口腔内細菌叢が全身の一酸化窒素(NO)の重要な調節因子であることが示唆されているようです。硝酸塩は経口の硝酸還元酵素を含む細菌によって亜硝酸塩に還元され、これが飲み込まれるとNOシグナル伝達を刺激するそうです。抗菌性マウスウォッシュがNO合成を低下させる可能性があり、それによって血圧が上昇する可能性があるかもしれません。
いずれにしても、人間の体に存在する細菌をなくすことはできませんし、それらの細菌によって我々は守られています。人間の本来の細菌叢のバランスを崩壊させるような薬物の使用、抗菌成分や消毒の使用、有害な食事はできる限り回避すべきでしょう。
「Over-the-counter mouthwash use, nitric oxide and hypertension risk」
「市販のマウスウォッシュの使用、一酸化窒素、高血圧のリスク」(原文はここ)
リステリン愛用者ですが、
今回の御説、ごもっともですね。
清水先生、いつもありがとうございます。
私が糖質を取らない理由の一つに口腔内環境があります。日本人の多くは40代のうちに歯を1本失います。

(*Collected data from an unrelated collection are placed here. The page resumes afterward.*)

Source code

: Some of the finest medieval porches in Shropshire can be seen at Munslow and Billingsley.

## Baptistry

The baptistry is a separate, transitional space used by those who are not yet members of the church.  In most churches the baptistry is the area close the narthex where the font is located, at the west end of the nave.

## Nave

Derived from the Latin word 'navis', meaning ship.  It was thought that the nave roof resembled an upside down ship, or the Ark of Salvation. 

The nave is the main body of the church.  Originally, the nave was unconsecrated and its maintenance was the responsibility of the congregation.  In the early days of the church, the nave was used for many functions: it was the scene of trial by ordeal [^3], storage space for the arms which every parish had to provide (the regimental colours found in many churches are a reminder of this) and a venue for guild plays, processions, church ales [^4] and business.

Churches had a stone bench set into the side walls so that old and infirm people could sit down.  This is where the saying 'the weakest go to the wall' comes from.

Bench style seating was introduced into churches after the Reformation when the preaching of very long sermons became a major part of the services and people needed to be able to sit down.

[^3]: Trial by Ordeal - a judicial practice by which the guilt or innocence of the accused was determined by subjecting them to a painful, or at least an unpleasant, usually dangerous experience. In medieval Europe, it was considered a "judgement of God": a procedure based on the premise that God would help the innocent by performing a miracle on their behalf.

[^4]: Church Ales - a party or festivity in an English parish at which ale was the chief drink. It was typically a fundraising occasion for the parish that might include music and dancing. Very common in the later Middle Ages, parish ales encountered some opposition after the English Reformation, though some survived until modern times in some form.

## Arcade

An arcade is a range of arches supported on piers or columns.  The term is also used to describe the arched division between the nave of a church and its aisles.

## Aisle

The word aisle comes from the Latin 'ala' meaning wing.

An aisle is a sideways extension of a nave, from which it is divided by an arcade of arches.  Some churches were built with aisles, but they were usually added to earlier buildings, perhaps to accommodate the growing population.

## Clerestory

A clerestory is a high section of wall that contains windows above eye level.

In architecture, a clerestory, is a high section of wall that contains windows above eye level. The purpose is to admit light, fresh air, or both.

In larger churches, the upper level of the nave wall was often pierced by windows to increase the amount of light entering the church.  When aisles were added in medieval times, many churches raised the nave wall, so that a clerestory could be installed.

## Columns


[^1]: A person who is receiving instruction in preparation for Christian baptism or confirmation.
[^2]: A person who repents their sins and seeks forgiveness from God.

多くの人は1本くらい失うことはあまり深刻に捉えておらず、放置したりブリッジいれたりして対応してます。
しかし、歯というのは28本揃ってないと口腔内の環境が一気に悪化し、そこから歯の喪失ドミノがはじまる人がとても多いのです。
私は28本の歯は絶対に守りたいと考えていて、そういう観点でも糖質を危険だと思ってるのです。
多くの日本人は歯周病の恐ろしさを理解していないと感じます。